Democratic spine in a strange place

After months of kowtowing (and that's a nice way to put it) to the Bush administration, Democratic congresscritters are muscling up on other turf. Case in point, Sen. Carl Levin who:
said that the government of Prime Minister Nuri Kamal al-Maliki should be voted from office because it had proved incapable of reaching the political compromises required to end violence there.
snip

"I've concluded that this is a government which cannot, is unable to, achieve a political settlement," Levin said. "It is too bound to its own sectarian roots, and it is too tied to forces in Iraq, which do not yield themselves to compromise."

In a conference call with reporters from Tel Aviv, Levin called on the Iraqi Parliament to vote the Maliki government from power because it had "totally and utterly failed" to reach a political settlement, and to replace it with a team better able to forge national unity.

The Maliki government was the result of compromises in the Iraqi parliament, so unless they start hauling out their AKs and reducing the differing sectors to more manageable corpses, it hard to see what they can do.

And that fails to touch on the main distinction that Sen. Levin evidently missed while he was visiting with the Greatest General EVAR, Maliki, the government, and the parliment of Iraq have zero power. Their lives are protected because they huddle in the green zone behind American guns.
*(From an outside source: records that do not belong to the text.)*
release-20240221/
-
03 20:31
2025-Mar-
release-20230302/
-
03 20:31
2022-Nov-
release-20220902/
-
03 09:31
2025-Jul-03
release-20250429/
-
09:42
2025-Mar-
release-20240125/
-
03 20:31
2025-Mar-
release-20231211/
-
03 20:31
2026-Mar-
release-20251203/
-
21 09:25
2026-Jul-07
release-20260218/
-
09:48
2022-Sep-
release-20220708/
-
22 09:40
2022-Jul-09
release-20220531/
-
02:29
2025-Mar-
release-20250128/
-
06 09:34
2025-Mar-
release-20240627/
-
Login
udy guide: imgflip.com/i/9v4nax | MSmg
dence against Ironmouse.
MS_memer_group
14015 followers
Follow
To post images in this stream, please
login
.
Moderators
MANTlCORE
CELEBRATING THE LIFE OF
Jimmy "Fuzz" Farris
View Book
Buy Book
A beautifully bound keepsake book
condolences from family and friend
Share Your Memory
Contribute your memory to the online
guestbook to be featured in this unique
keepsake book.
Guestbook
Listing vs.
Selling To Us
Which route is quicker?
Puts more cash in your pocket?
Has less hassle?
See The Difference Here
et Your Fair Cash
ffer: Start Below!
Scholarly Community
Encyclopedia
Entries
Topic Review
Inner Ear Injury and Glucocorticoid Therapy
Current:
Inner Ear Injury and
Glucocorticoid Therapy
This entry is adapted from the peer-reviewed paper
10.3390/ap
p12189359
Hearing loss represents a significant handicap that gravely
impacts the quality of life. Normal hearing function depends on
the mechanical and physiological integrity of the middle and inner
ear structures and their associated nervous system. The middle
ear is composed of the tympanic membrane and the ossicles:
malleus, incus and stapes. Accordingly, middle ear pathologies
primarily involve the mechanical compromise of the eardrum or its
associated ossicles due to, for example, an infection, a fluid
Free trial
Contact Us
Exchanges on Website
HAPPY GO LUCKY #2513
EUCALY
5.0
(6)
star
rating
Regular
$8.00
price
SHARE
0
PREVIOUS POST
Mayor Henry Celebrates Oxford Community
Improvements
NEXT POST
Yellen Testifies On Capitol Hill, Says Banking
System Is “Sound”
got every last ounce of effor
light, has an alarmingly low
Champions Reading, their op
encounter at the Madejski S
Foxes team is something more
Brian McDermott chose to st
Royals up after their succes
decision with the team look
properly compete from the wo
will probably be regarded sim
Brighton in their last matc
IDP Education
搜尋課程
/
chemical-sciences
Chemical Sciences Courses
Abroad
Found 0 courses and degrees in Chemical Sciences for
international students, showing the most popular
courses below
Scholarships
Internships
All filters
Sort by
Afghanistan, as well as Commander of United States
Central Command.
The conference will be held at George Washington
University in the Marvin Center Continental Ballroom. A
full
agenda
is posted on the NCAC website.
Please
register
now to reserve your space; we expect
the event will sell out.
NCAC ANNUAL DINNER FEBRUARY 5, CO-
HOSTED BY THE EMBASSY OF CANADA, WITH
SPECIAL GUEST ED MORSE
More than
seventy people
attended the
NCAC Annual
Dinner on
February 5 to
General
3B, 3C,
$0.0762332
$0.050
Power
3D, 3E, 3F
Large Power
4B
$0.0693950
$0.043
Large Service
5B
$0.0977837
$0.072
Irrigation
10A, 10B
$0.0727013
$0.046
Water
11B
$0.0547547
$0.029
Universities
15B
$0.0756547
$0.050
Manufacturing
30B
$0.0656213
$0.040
But now Sen. Levin is too macho, and brave to mention facts like that.

On the Iraq front, we must conclude that there has been a grand concord of the tough guys. Guys like Petraeus, Levin, and Bush who know how to stay the course, and demand results from... Maliki, are now on the same page.

Here in the US, the political upshot is that Democratic congresscritters haven't grown a new spine at all, they've had one shoved up their ass.